Extracted data
*** Block opens ***
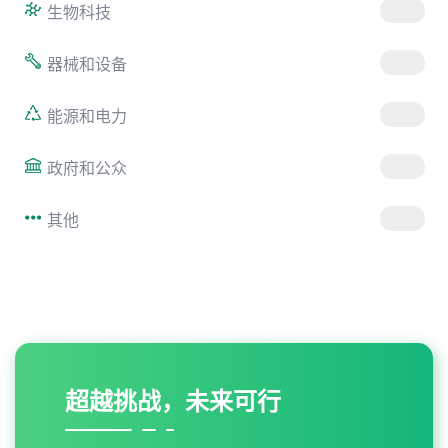
生物科技
器械和设备
能源和电力
政府和公众
其他
超越挑战，未来可行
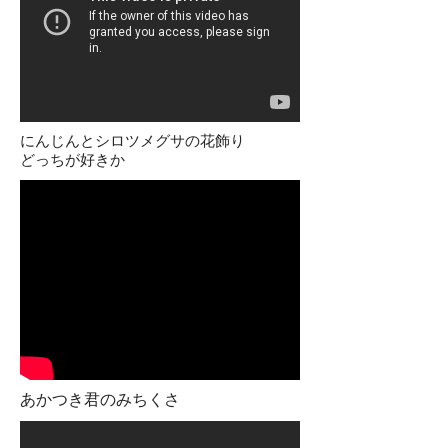
にんじんとシロツメグサの花飾り
どっちが好きか
あかつき君のみちくさ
*** Block closes ***
Problem description
Copy out the lines above word for word, leaving out the pictures.

Output of the task
生物科技
器械和设备
能源和电力
政府和公众
其他
超越挑战，未来可行
にんじんとシロツメグサの花飾り
どっちが好きか
あかつき君のみちくさ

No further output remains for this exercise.